Scott Lee, professor of physics at the University of Toledo, has developed a number of learning activities to help entry-level students engage in the subject. His latest innovative activity, published in The Physics Teacher, is “Can Usain Bolt run faster than a 400-pound dinosaur?” addresses the question.

In the exercise, students are asked to apply 1D kinematics (displacement, velocity, velocity, and acceleration) concepts and use spreadsheets to determine whether a Jamaican runner can beat Dilophosaurus wetherilli in the 100-meter run.

“One of the big challenges we face in physics education is getting students interested in the course material,” Lee says. “These dinosaur problems are of great interest among students.”

Lee’s interest in dinosaurs began when he and his family found fossils when he was little. Years later, after discovering a book on the physics of dinosaur movement with her daughter, she developed a general education course based on dinosaurs for non-science majors.

“Over the years, these general education classes were used in a number of physics majors because they thought dinosaurs were so beautiful,” he says. “Then I realized that physics majors would be excited to work with dinosaur examples that relate to the principles of physics.”

Lee set out to search for the right dinosaur to exercise in introductory physics classes. Students can recognize the genus Dilopod from the novel and movie Jurassic Park.

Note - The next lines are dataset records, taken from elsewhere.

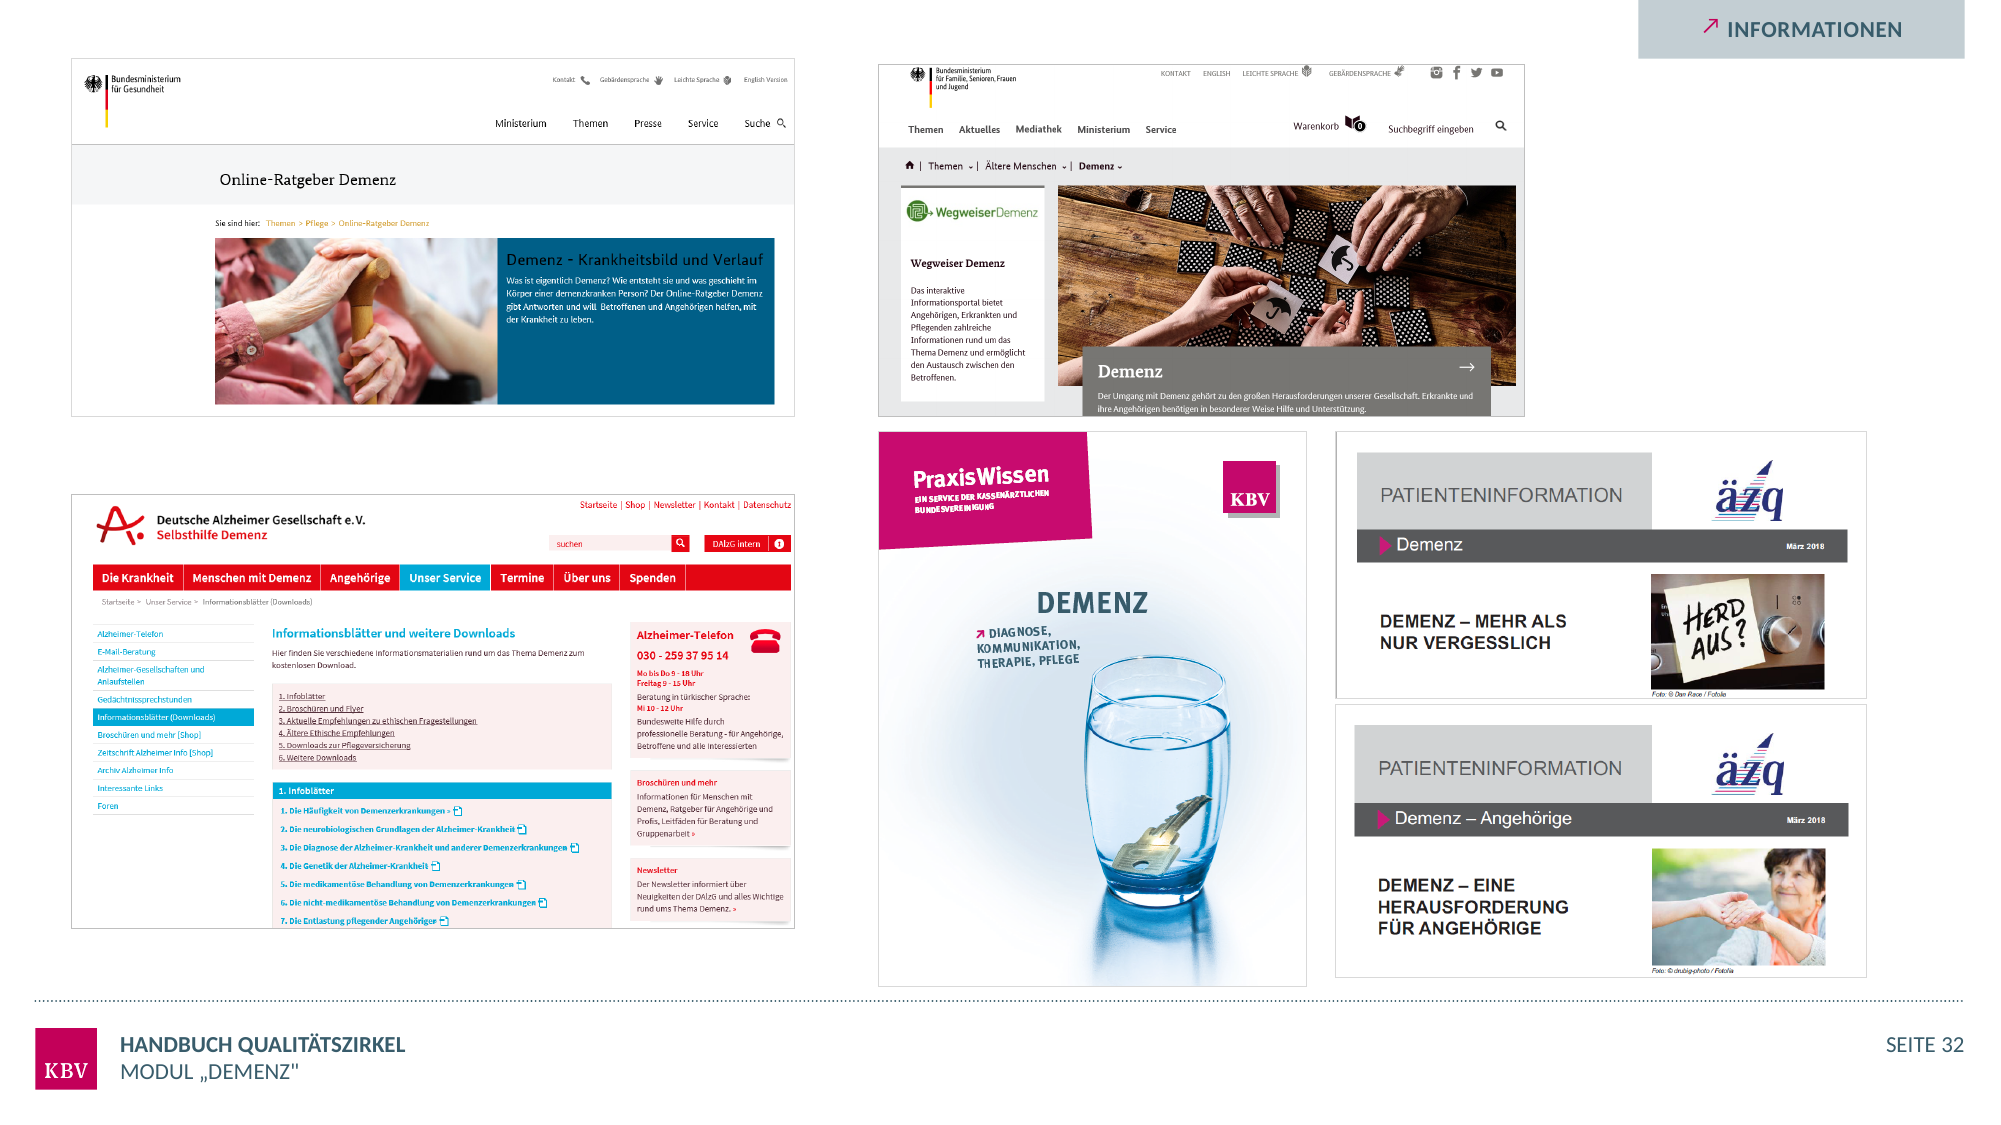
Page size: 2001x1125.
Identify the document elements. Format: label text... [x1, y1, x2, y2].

picture [71, 58, 795, 417]
footer Handbuch Qualitätszirkel [120, 1030, 1668, 1057]
slide_number Modul „Demenz" [120, 1057, 1668, 1084]
picture [878, 64, 1525, 417]
picture [1335, 431, 1867, 699]
picture [71, 494, 795, 929]
slide_number Seite 32 [1787, 1030, 1965, 1057]
list Informationen [1638, 0, 1965, 59]
picture [878, 431, 1307, 988]
picture [1335, 703, 1867, 978]
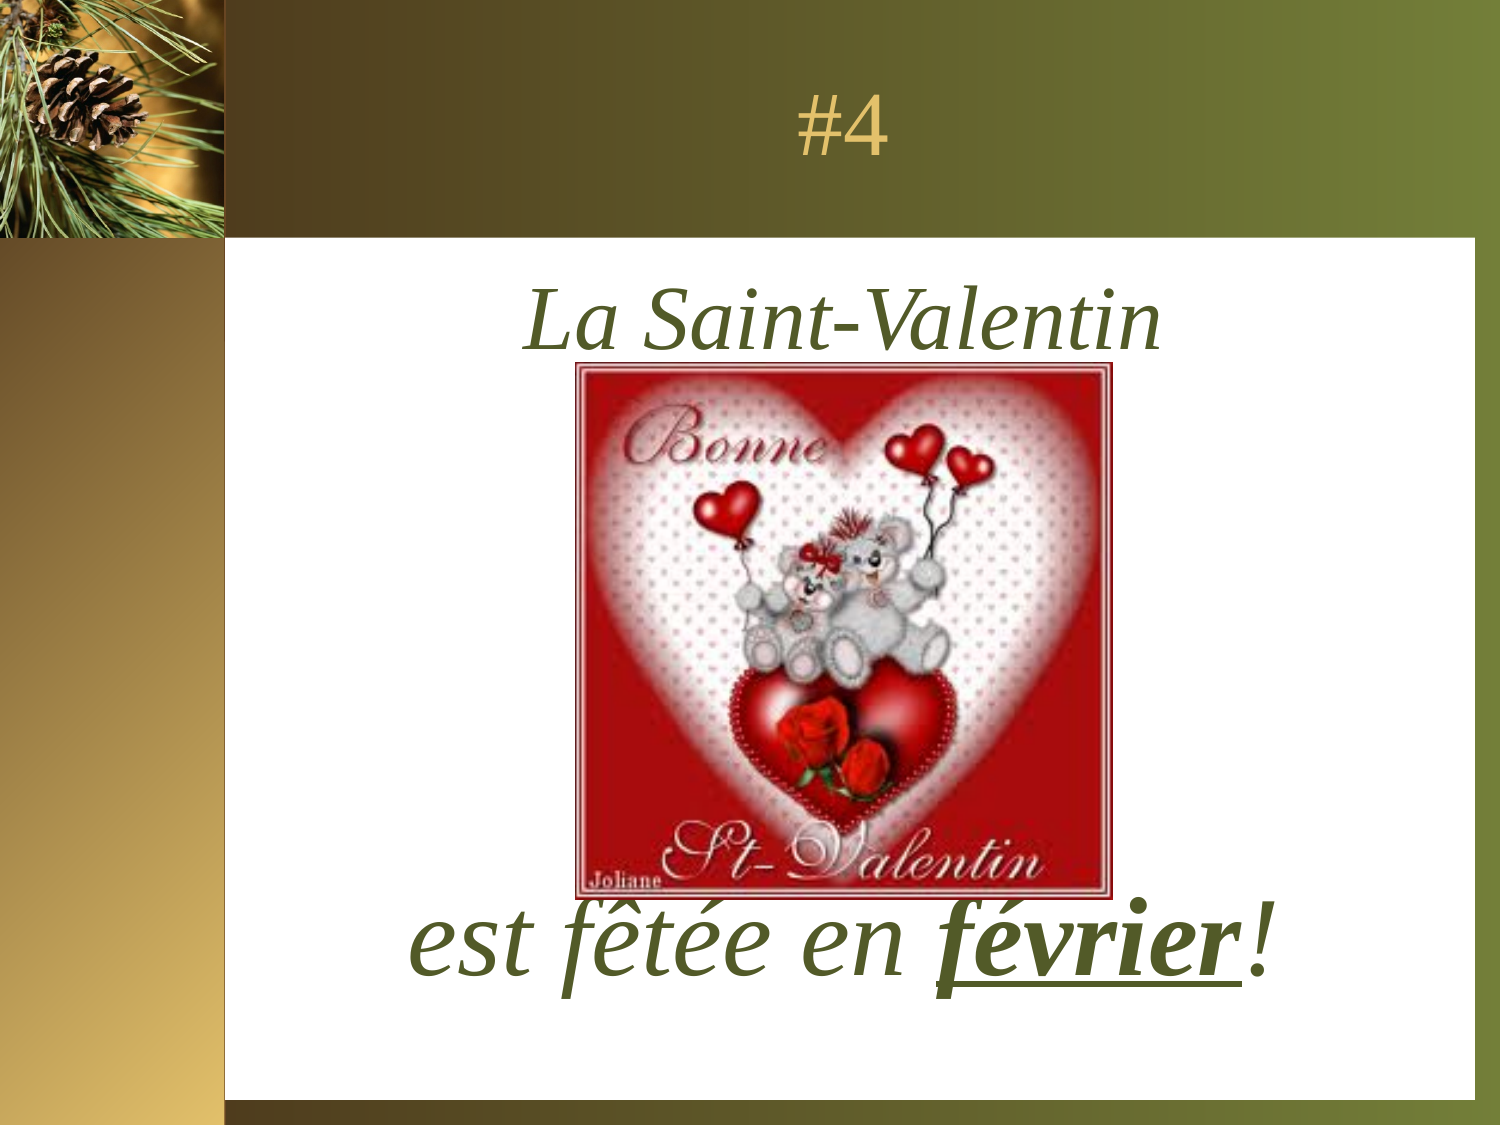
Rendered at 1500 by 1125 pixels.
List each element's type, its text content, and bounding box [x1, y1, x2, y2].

picture [0, 0, 224, 238]
list La Saint-Valentin est fêtée en février! [249, 249, 1438, 1088]
picture [574, 362, 1113, 901]
title #4 [249, 24, 1438, 213]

“The top running speeds of other dinosaurs are significantly different from Usain Bolt’s average speed,” Lee says. “So it wouldn’t be an interesting race. Unfortunately, the more familiar Tyrannosaur Rex is thought to be slower than Usain Bolt.”

The event also includes discussions about Newton’s second law, in which acceleration is determined by the combination of mass and force. For example, Bolt’s smaller size gives him an initial advantage.

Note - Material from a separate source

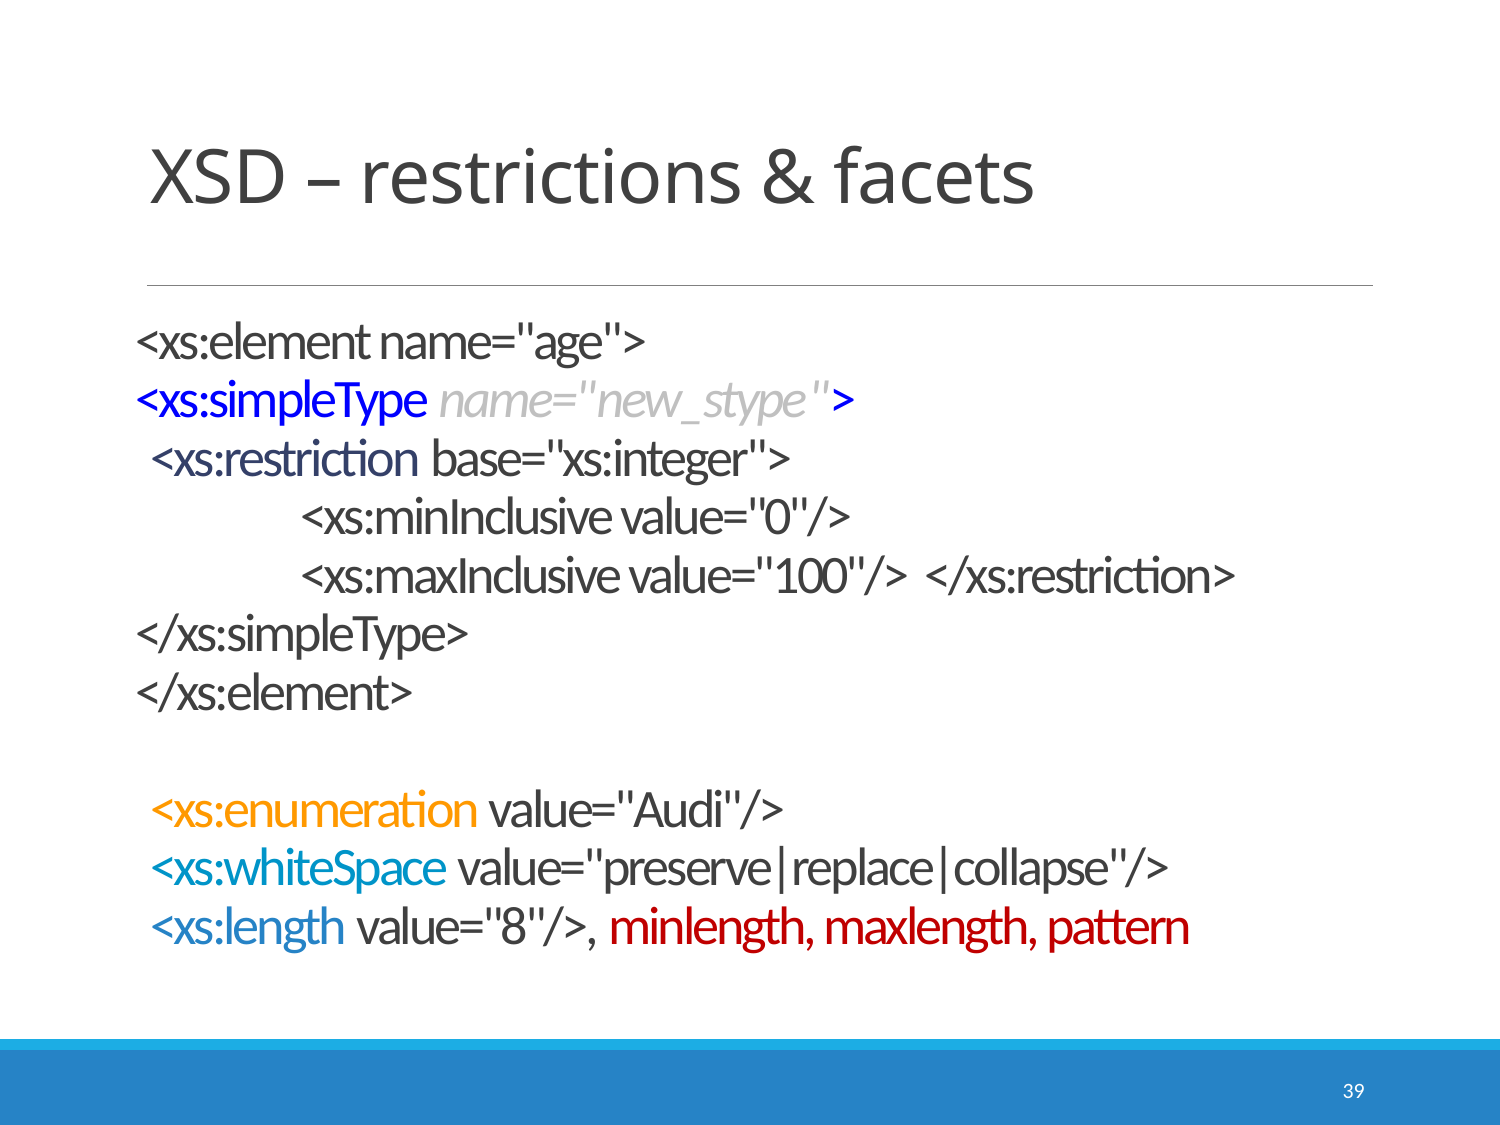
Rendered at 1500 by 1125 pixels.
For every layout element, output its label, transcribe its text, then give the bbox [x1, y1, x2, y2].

list <xs:element name="age"> <xs:simpleType name="new_stype"> <xs:restriction base="xs:integer"> <xs:minInclusive value="0"/> <xs:maxInclusive value="100"/> </xs:restriction> </xs:simpleType> </xs:element> <xs:enumeration value="Audi"/> <xs:whiteSpace value="preserve|replace|collapse"/> <xs:length value="8"/>, minlength, maxlength, pattern [135, 304, 1373, 1029]
slide_number 39 [1218, 1059, 1380, 1120]
title XSD – restrictions & facets [135, 43, 1373, 227]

After calculating the winner of the race, Lee’s exercise prompts students to discuss similar speed tests taking place today; for example, how lionesses use their acceleration to catch faster-running prey…

Ultimately, Bolt makes Diloposora swallow dust by 2 seconds, thanks to Newton’s second law and his own acceleration.

Lee hopes his paper will push other physicists to think differently in order to get students excited about the problems physics can solve.